----- Original Message ----- From: "Vladislav Prodan" <univers...@ukr.net>
To: "Steven Hartland" <kill...@multiplay.co.uk>
Cc: <curr...@freebsd.org>; <f...@freebsd.org>
Sent: Sunday, January 27, 2013 3:13 PM
Subject: Re[2]: Re[2]: AHCI timeout when using ZFS + AIO + NCQ




----- Original Message ----- From: "Vladislav Prodan" <univers...@ukr.net>

>> Is it always the same disk, of so replace it SMART helps identify issues
>> but doesn't tell you 100% there's no problem.
> > > Now it has fallen off a different HDD - ada0.
> I'm 99% sure that MHDD will not find problems in HDD - ada0 and ada2.
> I still have three servers with similar chipsets that have similar problems
> with blade ahci times out.

I notice your disks are connecting at SATA 3.x, which rings bells. We had
a very similar issue on a new Supermicro machine here and after much
testing we proved to our satisfaction that the problem was the HW.

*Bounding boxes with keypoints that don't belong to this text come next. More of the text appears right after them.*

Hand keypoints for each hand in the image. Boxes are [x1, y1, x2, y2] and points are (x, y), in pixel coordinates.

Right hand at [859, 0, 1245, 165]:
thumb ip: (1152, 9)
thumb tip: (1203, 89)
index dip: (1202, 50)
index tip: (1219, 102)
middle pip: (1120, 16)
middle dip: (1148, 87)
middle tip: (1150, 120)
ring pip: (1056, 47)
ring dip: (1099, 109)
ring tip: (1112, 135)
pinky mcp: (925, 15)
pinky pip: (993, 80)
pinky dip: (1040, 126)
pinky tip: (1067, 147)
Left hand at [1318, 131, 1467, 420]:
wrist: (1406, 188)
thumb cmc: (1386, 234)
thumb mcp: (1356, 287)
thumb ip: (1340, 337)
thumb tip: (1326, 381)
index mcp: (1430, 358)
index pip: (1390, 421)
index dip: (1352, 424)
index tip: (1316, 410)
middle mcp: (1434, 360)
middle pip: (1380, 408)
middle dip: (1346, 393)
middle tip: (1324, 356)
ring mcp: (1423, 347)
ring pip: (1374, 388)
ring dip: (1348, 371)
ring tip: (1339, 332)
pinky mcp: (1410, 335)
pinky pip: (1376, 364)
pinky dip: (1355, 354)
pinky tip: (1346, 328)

I have a motherboard ASUS M5A97 PRO
http://www.asus.com/Motherboard/M5A97_PRO/#specifications
Has replacement SATA data cables.
Putting hard RAID controller does not guarantee data recovery at his death.

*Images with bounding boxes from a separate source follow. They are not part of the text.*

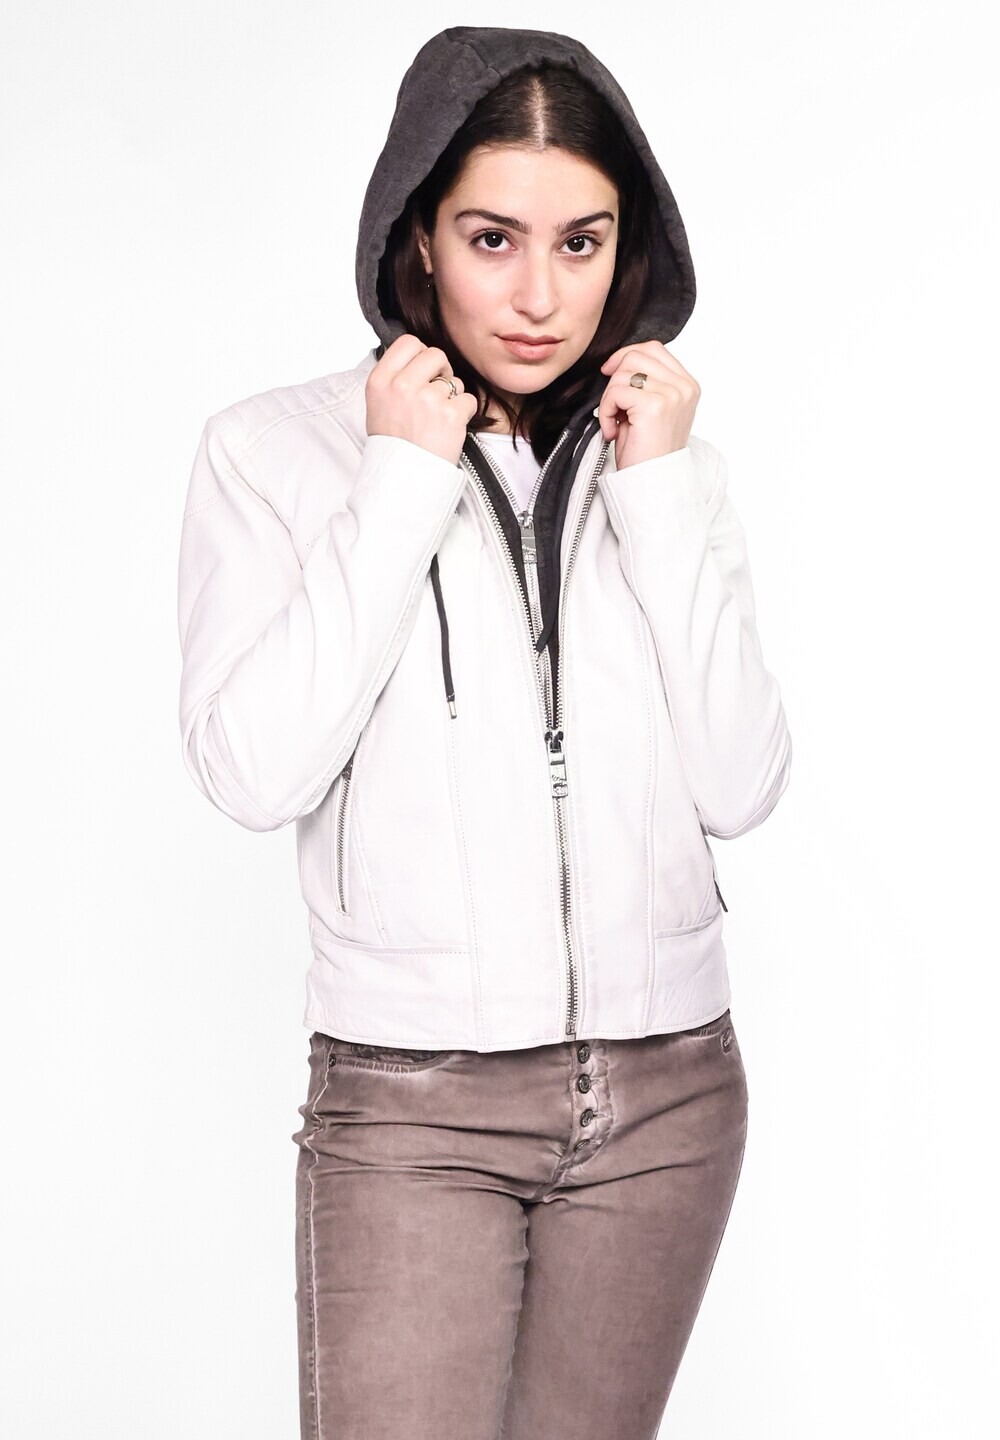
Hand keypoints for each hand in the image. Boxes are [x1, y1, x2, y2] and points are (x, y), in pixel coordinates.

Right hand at [365, 334, 478, 465]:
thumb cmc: (393, 444)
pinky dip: (464, 413)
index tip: (423, 370)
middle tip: (437, 393)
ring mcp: (427, 400)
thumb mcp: (378, 405)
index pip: (409, 342)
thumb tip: (416, 355)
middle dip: (442, 371)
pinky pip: (468, 400)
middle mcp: (402, 386)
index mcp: (380, 381)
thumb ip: (393, 377)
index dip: (421, 354)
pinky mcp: (451, 415)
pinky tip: (449, 428)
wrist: (404, 479)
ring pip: (455, 381)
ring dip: (452, 397)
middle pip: (436, 354)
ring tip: (438, 419)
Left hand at [597, 342, 700, 470]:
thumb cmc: (647, 452)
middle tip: (614, 406)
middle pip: (636, 356)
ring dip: (610, 398)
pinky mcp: (654, 405)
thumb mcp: (651, 409)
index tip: (610, 374)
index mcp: (687, 385)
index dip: (626, 357)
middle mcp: (684, 387)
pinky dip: (606, 411)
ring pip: (624, 372)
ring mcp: (672, 395)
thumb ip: (646, 382)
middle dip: (615, 379)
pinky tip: (613, 430)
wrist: (652, 483)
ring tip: (615, 422)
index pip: (653, 348)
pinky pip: (616, 392)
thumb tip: (618, 360)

Not sure what that has to do with cable / track lengths via things
like a backplane?

Do you or do you not have a hotswap backplane?

Essentially the combination of SATA 3 speeds the midplane / backplane
degraded the connection between the MB and HDD enough to cause
the disks to randomly drop when under load.

If we connected the disks directly to the MB with SATA cables the
problem went away. In the end we had midplanes changed from an
AHCI pass-through to active LSI controller.

So if you have any sort of midplane / backplane connecting your disks
try connecting them direct to the MB / controller via known SATA 3.x
compliant cables and see if that stops the drops.

Another test you can do is to force the disks to connect at SATA 2.x
this also fixed it in our case, but wasn't something we wanted to
put into production hence the controller swap.

To force SATA 2 speeds you can use the following in /boot/loader.conf
where 'X' is disk identifier e.g. for ada0 X = 0:-
hint.ahcich.X.sata_rev=2

This is still worth trying as it could still indicate a problem
with your controller, cables or disks.